> [Problem to solve]: Go through the records and show each line where the word "input" occurs.

> [Data records]:

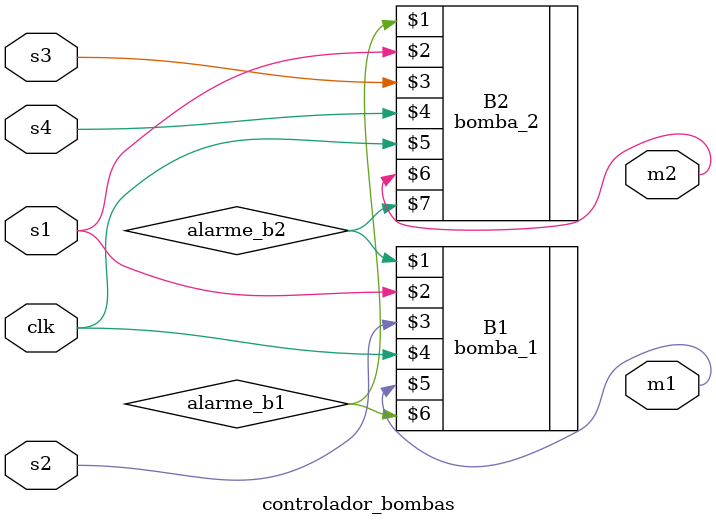
<source format=v>
module controlador_bombas(s1, s2, s3, s4, clk, m1, m2);
  input s1, s2, s3, s4, clk;
  output m1, m2;
  wire alarme_b1, alarme_b2;

  bomba_1 B1 (alarme_b2, s1, s2, clk, m1, alarme_b1);
  bomba_2 B2 (alarme_b1 ,s1, s3, s4, clk, m2, alarme_b2);
endmodule

</source>
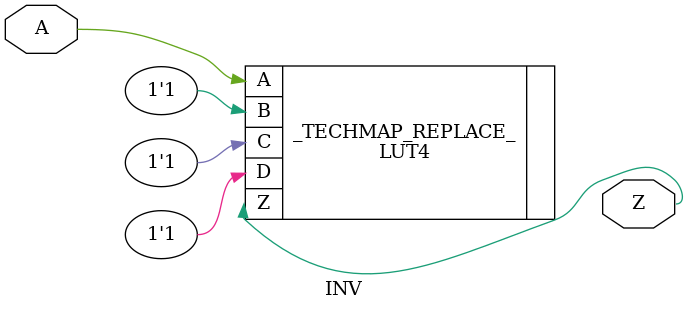
<source format=v>
module INV(input A, output Z);
	LUT4 #(.INIT("0x5555")) _TECHMAP_REPLACE_ (.A(A), .B(1'b1), .C(1'b1), .D(1'b1), .Z(Z));
endmodule

</source>
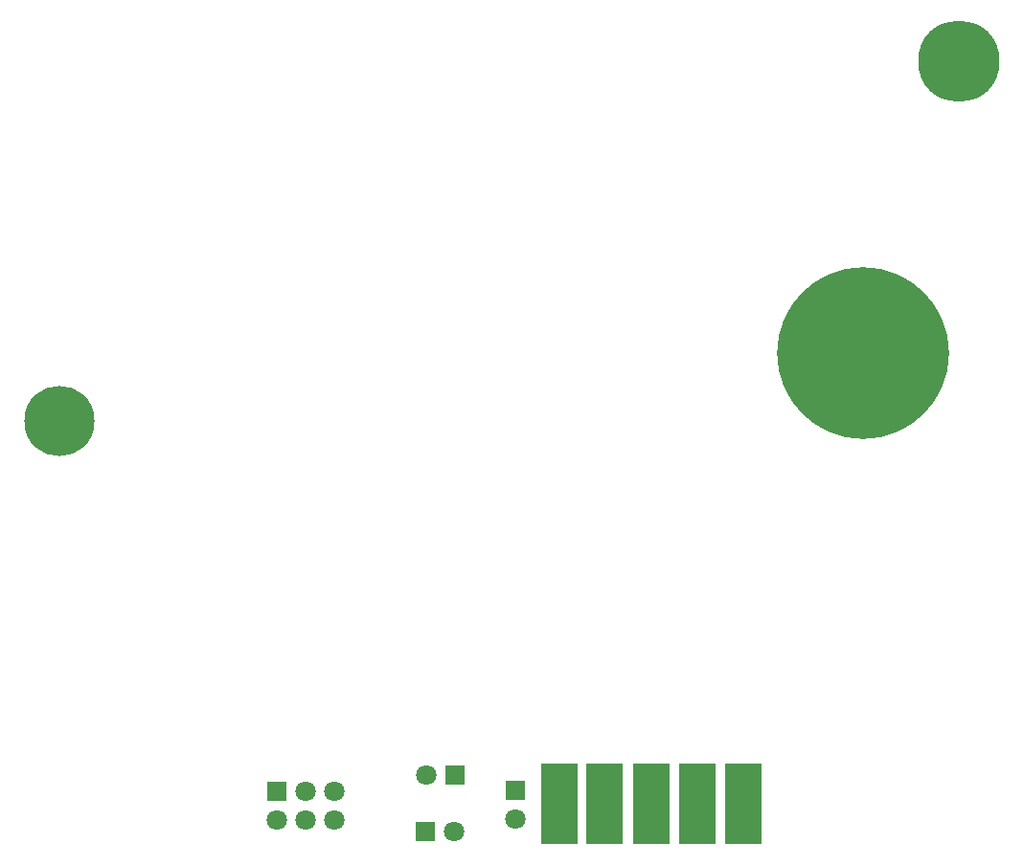
<source format=gbs>
G04 Layer_Color=16711935*
%FSLAX24Y24*%
%MOIN*%
G70*
G01*
G75*
%ADD92C,0.0710*%
%ADD93R,0.0710X0.0710*%
%ADD94R,0.0710X0.0710*%
%ADD95R,0.1261X0.1261*%
%ADD96C,0.2442*%
%ADD97C,0.5986*%
%ADD98C,0.2836*%
%ADD99R,0.1261X0.2836*%
D92*
X26362Y13248D02*
D03*
X27339Y11250D02*
D03*
X29478Y11697D02*
D03*
X23152Y11677D02*
D03*
Y12677D02*
D03*
X22152Y11677D02*
D03*
X21152D02*
D03*
X22152Y12677D02*
D03*
D93*
X27362Y13248D02*
D03*
X26339Y11250D02*
D03*
X21152Y12677D02*
D03*
D94*
X29478Y12697D02*
D03*
D95*
X30984Y11457D02*
D03*
X32579D02*
D03*
X34203D02*
D03*
X35807D02*
D03*
X37402D02*
D03*
D96*
X13602Y25576D02*
D03*
D97*
X41575Y27943D02*
D03*
D98*
X44900Y38100D02*
D03*
D99*
X34203Y12234D02*
D03*
X32579D02*
D03*
X35807D02*
D03*
X37402D02*
D03*
X30984D02*
D03*
M02*

</source>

> [Answer to the problem]:
  input s1, s2, s3, s4, clk;
module INV(input A, output Z);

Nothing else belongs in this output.